The comparably quieter moments all lead into an extended battle sequence that fuses last-stand westerns with a cartoon version of first world war trench warfare, and brings to mind overloaded early-2000s digital-cinema spectacles like Attack of the Clones or The Matrix Revolutions. (If that makes you shudder, subtract one star from this review’s rating. If you couldn’t stand A Child of Fire, might as well subtract two or three.) Snyder favors barrages over set pieces, and character design (which is often delightful) over character development (which is typically minimal); the nuances of human relationships elude him. He even has trouble with human-robot relationships; Jimmy, the mechanical man voiced by Anthony Hopkins, is still lurking around grappling with his sense of self. This leaves Boutella, a muscular and graceful presence, to sell Kora’s regrets, determination and self-lacerating fury with the kind of physical expressiveness that would be equally at home in silent movies and fantastical motion-capture.
Lucky as Snyder is to have her, the whole movie doesn’t rest on Boutella. There’s also a deranged zeal to Snyder’s muchness. If he’s going to bust out the kind of floating/falling giant airship over-favored by Kevin Feige in half a dozen Marvel movies, at least he stages a terrific sliding-objects fight during the fall. If he’s going to knock off his own versions of lightsabers, they’re going to look sharper and deadlier. If he’s going to utilize his newest favorite directorial party trick – focus so shallow that only a minority of any given image looks sharp at a time – he’s going to do it with the utmost commitment, even when it’s nonsensical (as in establishing shots).

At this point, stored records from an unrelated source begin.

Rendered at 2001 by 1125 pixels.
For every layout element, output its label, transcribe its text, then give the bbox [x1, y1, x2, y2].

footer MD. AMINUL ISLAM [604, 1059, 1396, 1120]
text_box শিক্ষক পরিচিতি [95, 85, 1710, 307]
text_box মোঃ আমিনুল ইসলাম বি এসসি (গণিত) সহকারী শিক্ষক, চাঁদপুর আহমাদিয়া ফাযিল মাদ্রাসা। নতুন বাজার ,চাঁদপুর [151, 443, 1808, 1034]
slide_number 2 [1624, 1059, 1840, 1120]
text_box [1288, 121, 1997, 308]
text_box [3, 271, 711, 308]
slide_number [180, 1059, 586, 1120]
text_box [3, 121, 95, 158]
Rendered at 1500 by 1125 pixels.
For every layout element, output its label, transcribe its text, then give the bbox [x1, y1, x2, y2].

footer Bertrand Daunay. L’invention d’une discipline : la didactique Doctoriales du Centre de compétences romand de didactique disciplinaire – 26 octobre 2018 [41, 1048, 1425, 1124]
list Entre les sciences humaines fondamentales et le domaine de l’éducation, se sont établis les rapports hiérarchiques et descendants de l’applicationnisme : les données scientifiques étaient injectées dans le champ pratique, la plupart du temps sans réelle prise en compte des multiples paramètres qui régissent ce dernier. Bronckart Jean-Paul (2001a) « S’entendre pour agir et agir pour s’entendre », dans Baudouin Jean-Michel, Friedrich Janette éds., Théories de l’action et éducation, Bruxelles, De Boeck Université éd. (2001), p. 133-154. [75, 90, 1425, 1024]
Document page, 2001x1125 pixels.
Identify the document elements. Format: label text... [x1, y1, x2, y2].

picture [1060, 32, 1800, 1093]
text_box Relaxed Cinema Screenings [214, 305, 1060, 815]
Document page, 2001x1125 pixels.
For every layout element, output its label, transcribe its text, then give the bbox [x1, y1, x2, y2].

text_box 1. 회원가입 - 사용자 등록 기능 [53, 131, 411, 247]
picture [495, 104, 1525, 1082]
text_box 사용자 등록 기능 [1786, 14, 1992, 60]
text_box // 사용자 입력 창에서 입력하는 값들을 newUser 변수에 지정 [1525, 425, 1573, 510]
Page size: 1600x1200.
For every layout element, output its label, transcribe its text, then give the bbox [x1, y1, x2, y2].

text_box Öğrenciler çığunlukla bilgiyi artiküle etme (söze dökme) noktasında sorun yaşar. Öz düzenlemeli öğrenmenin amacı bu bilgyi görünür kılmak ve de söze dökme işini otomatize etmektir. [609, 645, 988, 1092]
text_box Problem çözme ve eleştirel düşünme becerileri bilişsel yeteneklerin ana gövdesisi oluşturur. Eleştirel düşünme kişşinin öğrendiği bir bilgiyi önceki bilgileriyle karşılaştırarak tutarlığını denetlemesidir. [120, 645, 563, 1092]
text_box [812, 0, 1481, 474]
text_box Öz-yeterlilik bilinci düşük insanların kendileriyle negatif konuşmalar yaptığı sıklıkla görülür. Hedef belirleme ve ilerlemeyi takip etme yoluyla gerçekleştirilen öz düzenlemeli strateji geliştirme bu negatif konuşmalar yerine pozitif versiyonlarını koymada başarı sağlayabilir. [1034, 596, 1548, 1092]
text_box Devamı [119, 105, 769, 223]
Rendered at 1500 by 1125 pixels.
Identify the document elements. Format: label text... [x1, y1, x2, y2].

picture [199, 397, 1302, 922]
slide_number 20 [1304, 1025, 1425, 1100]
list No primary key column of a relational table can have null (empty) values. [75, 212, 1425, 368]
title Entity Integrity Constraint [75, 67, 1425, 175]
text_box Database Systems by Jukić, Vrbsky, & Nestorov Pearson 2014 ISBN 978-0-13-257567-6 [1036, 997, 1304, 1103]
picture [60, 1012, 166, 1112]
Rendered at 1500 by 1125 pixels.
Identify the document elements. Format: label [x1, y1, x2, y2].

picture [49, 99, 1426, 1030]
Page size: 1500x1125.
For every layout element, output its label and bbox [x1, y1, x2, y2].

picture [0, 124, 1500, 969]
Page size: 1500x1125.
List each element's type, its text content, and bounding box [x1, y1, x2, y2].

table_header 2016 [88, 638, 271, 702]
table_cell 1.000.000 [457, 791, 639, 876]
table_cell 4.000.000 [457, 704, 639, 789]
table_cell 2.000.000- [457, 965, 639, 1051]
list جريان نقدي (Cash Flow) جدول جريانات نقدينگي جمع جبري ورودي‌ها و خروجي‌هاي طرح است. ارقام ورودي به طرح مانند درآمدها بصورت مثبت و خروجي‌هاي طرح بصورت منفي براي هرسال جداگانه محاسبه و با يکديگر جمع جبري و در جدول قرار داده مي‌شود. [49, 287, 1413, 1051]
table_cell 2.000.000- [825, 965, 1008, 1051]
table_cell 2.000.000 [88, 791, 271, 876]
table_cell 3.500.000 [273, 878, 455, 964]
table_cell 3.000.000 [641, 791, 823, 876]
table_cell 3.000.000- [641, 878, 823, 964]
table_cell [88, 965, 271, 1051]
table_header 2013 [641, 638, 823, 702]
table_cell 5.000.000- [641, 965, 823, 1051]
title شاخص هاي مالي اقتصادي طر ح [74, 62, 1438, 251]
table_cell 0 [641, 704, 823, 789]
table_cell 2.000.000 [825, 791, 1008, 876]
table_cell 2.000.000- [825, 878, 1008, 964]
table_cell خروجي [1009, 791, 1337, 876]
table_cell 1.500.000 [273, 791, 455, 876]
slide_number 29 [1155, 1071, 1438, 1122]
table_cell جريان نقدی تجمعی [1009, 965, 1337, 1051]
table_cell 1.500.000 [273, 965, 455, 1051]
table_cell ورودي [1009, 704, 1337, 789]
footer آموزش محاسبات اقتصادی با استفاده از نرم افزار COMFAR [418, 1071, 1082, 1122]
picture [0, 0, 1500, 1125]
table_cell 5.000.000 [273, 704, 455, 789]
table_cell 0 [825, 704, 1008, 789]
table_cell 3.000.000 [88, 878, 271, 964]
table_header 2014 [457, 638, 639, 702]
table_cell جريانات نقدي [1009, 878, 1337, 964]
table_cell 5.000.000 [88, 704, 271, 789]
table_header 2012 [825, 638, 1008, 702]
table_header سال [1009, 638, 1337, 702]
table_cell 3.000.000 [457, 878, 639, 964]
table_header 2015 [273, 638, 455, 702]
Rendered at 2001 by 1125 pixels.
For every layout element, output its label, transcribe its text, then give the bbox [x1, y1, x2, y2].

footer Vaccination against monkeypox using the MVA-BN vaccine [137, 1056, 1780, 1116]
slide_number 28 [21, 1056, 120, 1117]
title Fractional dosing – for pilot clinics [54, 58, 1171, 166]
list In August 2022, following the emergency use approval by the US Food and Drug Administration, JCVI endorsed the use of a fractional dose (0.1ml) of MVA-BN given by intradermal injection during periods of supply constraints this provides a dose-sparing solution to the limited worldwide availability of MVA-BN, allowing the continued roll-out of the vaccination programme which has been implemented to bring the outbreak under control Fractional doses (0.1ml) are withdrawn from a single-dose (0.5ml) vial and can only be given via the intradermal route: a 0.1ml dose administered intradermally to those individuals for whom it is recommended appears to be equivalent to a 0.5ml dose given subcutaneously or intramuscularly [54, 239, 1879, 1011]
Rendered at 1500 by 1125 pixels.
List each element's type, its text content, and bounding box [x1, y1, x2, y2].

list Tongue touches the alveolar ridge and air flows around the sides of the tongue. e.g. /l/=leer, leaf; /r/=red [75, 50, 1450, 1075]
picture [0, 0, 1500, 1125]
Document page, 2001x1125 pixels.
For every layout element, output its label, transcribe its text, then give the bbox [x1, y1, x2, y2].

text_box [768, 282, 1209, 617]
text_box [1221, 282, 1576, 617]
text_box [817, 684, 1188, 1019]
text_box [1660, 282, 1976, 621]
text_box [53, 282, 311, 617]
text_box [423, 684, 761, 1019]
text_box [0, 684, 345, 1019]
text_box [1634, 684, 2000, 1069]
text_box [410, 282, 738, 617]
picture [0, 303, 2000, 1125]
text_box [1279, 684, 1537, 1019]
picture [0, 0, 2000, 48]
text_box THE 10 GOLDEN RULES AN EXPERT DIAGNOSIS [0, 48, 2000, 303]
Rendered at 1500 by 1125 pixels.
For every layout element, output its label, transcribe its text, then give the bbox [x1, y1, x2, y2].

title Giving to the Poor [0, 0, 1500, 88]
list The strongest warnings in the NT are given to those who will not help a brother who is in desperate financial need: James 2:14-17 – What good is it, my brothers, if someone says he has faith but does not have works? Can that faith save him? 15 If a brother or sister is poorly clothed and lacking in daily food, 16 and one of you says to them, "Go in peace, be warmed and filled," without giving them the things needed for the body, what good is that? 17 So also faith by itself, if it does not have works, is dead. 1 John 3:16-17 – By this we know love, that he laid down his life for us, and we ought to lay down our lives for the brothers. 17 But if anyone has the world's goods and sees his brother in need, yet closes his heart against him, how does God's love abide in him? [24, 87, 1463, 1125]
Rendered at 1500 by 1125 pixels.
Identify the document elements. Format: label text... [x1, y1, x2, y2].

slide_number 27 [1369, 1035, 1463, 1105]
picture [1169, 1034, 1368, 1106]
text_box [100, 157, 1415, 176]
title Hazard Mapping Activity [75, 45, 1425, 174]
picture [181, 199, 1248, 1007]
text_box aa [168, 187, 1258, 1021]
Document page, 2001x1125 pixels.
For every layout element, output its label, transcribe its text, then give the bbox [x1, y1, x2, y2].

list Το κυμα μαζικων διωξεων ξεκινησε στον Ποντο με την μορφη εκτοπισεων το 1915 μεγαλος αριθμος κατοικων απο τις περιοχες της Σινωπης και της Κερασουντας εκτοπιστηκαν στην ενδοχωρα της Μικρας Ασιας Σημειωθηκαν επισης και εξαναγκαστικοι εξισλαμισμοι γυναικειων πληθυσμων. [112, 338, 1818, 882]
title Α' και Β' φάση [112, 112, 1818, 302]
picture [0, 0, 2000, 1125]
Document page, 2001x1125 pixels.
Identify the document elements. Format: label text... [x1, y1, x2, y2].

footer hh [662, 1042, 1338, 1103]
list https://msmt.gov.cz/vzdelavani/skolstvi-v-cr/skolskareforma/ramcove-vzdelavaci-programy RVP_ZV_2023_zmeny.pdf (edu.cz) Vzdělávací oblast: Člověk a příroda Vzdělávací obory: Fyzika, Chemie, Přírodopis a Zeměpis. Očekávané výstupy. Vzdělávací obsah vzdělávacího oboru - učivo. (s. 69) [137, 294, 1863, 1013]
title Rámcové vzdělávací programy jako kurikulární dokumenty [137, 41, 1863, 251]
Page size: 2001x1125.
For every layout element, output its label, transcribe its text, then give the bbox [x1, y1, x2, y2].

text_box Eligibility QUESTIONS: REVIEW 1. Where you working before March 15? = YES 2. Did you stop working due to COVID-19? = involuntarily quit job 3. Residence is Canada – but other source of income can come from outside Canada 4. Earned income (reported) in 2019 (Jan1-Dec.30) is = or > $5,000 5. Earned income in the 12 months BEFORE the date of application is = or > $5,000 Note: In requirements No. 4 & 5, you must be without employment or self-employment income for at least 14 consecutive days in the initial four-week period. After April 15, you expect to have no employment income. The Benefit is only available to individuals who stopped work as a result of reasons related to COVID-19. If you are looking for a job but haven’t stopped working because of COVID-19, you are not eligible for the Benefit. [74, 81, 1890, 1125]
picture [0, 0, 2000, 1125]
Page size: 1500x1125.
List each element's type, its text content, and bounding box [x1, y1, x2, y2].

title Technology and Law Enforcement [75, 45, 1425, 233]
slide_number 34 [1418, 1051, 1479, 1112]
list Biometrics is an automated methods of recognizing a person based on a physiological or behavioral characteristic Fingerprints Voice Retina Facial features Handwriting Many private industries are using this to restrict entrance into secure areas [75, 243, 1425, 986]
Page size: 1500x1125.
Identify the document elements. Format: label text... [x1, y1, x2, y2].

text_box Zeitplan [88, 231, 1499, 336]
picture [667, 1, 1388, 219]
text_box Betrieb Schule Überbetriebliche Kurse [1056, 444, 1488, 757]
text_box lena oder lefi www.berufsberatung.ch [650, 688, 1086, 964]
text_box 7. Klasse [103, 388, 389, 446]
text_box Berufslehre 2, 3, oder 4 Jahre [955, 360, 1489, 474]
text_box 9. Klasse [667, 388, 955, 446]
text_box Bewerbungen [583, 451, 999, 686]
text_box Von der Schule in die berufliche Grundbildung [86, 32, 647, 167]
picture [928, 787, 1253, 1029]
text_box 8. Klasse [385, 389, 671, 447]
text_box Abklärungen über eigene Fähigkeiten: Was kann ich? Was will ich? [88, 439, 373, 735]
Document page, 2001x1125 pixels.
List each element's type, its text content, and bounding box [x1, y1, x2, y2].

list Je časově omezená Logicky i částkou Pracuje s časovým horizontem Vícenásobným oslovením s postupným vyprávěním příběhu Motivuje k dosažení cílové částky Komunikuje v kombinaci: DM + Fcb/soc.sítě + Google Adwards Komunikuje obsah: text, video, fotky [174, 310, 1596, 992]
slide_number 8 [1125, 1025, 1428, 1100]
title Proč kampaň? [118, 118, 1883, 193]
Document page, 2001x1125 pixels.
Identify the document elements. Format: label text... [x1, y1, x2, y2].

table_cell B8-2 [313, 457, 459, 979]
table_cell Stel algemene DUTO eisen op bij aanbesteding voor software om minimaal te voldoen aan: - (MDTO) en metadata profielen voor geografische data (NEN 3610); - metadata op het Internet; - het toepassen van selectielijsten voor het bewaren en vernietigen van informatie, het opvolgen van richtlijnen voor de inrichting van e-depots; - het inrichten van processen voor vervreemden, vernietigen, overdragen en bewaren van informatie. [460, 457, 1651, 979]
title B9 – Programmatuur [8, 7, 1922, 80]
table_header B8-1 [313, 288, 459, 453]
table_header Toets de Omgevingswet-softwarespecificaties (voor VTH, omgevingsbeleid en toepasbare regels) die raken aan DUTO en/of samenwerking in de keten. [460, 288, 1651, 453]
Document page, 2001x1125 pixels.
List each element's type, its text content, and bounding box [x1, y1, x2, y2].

Rebel Moon almost certainly didn’t need to be two multiple-cut movies. It probably could have gotten by as zero. But as a playground for Snyder’s favorite bits of speed-ramping, shallow-focusing and pulp thievery, it’s harmless, sometimes pleasingly weird fun. (That said, the first part is better and weirder.) The large-scale pointlessness feels more soothing than his past insistence on attempting to translate Watchmen into a big-screen epic, or make Superman into a tortured soul. Even Rebel Moon’s shameless attempts at serialization – The Scargiver essentially ends with another extended sequel tease, this time for a movie that stands a decent chance of never happening – feel freeing, because they excuse Snyder from the uncomfortable business of staging an apocalyptic showdown, or, worse, imparting a mournful philosophy. The whole bludgeoning enterprise is so daftly sincere, you could almost call it sweet.